2. When the matter was listed on 1-3-2007, we had noted that the revenue was required to take approval of the Committee on Disputes (‘COD’) before proceeding any further in the appeal. Therefore, we adjourned the matter to 27-9-2007.
3. We had also noted in the said order dated 1-3-2007 that we were giving a long date so that a decision could be taken by the COD one way or the other. Since the reference was of 1985 we observed that we would not like to adjourn the matter’ further on the next date. Therefore, we said that if the approval is not received, the reference was liable to be returned unanswered.
4. In Oil & Natural Gas Commissions. Collector of Central Excise (1994) 116 CTR (SC) 643, the Supreme Court held that the clearance of the High-Powered Committee should be obtained within a month of filing of an appeal or a petition. It was further mandated that such approval would be required at every stage of the litigation.
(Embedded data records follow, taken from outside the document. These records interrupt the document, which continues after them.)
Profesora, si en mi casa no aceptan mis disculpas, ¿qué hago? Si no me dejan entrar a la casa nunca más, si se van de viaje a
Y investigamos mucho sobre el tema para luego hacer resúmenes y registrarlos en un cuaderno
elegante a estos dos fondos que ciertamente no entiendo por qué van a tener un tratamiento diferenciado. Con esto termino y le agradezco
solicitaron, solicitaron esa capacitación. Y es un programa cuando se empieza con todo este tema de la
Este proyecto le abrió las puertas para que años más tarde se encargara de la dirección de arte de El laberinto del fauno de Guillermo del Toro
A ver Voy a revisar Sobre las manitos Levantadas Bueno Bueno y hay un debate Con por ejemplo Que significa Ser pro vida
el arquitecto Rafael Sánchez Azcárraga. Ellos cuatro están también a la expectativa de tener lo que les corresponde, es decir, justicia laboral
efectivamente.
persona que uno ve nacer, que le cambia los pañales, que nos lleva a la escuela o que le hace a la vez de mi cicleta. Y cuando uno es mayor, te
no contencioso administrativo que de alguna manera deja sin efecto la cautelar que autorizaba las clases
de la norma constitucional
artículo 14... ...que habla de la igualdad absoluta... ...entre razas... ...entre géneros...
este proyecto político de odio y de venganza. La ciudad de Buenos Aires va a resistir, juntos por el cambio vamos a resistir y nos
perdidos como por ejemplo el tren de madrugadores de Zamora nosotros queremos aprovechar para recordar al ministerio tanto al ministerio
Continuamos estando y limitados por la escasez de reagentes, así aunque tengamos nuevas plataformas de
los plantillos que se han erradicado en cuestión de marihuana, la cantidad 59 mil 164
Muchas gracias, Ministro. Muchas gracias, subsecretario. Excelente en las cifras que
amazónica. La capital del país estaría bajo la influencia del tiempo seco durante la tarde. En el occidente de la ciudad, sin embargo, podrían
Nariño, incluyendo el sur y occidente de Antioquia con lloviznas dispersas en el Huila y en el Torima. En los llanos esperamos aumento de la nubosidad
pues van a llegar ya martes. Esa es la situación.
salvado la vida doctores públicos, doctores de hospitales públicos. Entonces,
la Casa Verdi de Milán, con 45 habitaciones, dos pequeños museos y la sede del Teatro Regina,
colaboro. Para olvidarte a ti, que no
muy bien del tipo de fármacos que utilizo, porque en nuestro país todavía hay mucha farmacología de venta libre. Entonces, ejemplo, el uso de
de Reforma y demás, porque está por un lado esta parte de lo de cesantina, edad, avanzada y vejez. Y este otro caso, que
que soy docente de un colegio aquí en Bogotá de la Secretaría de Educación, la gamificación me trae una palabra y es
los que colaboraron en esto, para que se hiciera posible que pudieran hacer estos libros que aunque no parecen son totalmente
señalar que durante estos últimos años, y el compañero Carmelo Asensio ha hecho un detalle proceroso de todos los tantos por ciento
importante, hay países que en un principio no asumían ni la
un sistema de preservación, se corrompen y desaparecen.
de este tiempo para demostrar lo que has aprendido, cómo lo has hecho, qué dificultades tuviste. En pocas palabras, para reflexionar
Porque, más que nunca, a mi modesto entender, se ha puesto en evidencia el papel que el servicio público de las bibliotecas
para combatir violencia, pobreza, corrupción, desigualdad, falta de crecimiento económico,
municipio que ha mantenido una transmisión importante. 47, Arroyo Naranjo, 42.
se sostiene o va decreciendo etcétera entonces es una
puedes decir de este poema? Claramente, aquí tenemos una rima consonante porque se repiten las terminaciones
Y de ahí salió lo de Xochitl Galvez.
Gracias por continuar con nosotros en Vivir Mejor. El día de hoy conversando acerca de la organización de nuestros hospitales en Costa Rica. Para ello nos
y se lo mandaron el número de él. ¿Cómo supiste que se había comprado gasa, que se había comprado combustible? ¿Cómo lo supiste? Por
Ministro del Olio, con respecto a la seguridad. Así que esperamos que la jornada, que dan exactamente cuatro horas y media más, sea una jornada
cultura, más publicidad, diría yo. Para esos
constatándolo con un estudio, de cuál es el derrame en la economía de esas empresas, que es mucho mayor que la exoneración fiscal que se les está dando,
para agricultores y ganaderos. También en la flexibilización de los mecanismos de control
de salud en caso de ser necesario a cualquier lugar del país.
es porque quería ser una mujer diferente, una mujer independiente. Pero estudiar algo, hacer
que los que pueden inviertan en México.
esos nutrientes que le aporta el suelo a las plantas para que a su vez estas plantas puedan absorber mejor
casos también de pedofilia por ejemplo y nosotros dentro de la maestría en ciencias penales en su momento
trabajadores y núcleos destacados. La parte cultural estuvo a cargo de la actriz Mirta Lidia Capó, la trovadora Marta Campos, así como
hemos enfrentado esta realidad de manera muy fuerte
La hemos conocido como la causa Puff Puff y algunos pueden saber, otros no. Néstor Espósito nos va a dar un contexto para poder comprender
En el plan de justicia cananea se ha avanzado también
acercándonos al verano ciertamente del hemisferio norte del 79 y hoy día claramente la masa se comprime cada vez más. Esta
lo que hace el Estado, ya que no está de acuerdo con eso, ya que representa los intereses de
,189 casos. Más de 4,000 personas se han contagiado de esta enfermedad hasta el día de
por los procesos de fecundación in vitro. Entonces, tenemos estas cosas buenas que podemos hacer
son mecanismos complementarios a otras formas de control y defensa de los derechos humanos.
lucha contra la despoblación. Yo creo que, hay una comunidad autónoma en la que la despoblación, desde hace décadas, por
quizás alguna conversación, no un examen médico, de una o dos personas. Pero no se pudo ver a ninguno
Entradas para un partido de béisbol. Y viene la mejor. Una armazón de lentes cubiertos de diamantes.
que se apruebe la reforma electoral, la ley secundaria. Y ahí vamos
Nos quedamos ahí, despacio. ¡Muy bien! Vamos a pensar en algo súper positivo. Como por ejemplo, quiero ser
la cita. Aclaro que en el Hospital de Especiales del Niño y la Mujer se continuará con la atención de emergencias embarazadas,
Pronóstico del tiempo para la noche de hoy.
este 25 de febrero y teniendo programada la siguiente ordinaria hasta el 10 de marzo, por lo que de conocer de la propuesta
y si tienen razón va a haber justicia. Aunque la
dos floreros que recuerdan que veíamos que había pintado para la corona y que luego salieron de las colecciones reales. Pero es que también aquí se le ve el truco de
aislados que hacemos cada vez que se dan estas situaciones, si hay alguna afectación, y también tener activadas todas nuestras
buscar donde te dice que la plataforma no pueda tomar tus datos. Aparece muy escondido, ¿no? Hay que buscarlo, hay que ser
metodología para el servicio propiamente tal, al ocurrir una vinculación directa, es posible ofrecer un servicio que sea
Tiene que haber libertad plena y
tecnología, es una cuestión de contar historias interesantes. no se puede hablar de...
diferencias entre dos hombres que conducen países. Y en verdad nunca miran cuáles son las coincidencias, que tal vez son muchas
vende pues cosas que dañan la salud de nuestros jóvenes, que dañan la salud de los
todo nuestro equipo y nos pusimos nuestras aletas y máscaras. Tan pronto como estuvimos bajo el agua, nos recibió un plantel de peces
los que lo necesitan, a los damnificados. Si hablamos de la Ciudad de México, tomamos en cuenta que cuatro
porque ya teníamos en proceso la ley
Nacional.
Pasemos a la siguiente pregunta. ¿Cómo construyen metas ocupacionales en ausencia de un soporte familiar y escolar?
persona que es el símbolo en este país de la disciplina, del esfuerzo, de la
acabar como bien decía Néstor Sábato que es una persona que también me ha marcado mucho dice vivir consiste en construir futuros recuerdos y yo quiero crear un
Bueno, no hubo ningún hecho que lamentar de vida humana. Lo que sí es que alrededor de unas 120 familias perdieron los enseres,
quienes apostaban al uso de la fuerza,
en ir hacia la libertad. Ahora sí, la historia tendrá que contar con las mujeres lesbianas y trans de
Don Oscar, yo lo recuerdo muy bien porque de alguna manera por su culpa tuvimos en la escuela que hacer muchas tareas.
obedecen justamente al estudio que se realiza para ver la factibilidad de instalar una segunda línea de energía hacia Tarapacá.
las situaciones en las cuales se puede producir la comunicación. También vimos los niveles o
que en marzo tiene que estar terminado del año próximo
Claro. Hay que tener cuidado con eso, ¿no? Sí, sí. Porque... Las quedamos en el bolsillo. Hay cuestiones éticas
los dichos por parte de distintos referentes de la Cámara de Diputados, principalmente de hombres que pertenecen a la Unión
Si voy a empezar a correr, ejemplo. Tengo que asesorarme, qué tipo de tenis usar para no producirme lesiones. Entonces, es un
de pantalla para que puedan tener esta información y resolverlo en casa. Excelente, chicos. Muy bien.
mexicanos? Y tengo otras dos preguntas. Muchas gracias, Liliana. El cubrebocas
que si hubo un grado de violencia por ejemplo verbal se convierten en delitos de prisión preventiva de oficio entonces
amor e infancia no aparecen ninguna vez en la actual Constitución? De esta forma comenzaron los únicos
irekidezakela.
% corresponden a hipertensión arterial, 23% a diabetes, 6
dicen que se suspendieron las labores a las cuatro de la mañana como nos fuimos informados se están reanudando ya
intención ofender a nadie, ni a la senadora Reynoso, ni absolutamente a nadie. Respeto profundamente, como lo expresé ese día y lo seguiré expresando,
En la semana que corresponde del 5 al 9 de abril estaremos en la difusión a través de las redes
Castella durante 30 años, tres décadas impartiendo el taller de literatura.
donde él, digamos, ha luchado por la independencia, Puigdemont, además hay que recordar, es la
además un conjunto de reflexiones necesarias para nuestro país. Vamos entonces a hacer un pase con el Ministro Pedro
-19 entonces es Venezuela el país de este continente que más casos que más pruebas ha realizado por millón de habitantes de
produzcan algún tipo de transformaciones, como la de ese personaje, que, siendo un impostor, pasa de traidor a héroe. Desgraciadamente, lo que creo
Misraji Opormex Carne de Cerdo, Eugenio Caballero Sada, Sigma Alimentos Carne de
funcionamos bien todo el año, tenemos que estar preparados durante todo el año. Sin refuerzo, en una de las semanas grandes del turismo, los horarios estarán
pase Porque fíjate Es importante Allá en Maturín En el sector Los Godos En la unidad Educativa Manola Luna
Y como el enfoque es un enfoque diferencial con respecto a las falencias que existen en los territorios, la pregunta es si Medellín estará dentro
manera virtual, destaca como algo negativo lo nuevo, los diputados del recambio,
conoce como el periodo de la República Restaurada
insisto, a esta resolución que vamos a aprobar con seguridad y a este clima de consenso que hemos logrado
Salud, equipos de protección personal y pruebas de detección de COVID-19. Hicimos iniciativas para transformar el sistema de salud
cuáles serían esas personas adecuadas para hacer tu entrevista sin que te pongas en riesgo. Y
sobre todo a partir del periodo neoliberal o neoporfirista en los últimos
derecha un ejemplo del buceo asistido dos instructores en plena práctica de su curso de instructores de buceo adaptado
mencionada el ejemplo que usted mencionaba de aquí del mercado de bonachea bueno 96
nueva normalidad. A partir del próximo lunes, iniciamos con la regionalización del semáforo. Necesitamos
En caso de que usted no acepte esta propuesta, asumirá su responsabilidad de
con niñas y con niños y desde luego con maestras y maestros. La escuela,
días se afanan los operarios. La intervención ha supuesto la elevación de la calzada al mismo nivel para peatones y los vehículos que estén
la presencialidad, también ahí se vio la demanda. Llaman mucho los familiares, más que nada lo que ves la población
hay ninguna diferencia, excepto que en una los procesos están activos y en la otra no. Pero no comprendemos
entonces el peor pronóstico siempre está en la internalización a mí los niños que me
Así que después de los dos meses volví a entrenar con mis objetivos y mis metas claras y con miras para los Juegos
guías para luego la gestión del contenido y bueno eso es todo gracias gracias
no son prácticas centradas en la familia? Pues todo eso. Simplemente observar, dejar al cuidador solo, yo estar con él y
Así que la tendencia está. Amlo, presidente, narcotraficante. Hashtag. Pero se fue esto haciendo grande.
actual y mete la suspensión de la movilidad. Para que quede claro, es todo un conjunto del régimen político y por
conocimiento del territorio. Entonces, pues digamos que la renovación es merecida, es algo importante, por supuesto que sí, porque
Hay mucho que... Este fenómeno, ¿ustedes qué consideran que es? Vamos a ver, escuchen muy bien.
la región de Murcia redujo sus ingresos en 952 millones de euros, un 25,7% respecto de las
5. In the light of the decision of the Supreme Court in Oil & Natural Gas Commission s case (supra) we would have expected the revenue to have sought the approval of the COD in this matter, on its own, way back in 1994 itself. Even if one were to take a lenient view, and presume that the revenue was unaware of the legal position till 1st March, 2007 when this Court reminded the revenue of it, the revenue should have applied to the COD for approval on or before 31-3-2007.
6. Learned Counsel for the revenue informs us that the revenue applied to the COD for approval only on 23-5-2007, and that the decision of the COD is awaited. As already noted, since the reference is 22 years old, we would have thought that the revenue would have acted with promptitude and applied for the COD approval within the prescribed time. However, it has not done so.
7. Following the law laid down by the Supreme Court in Oil & Natural Gas Commission’s case (supra) which was followed by us in CIT v. P.N.B. Housing Finance Ltd. (IT Appeal No. 1167 of 2006, decided on 19-12-2006) we are unable to condone the delay in the revenue approaching the COD for approval.
8. As indicated in our order dated 1-3-2007, since the approval from the COD has not been obtained by the revenue for pursuing this matter, we return the reference unanswered.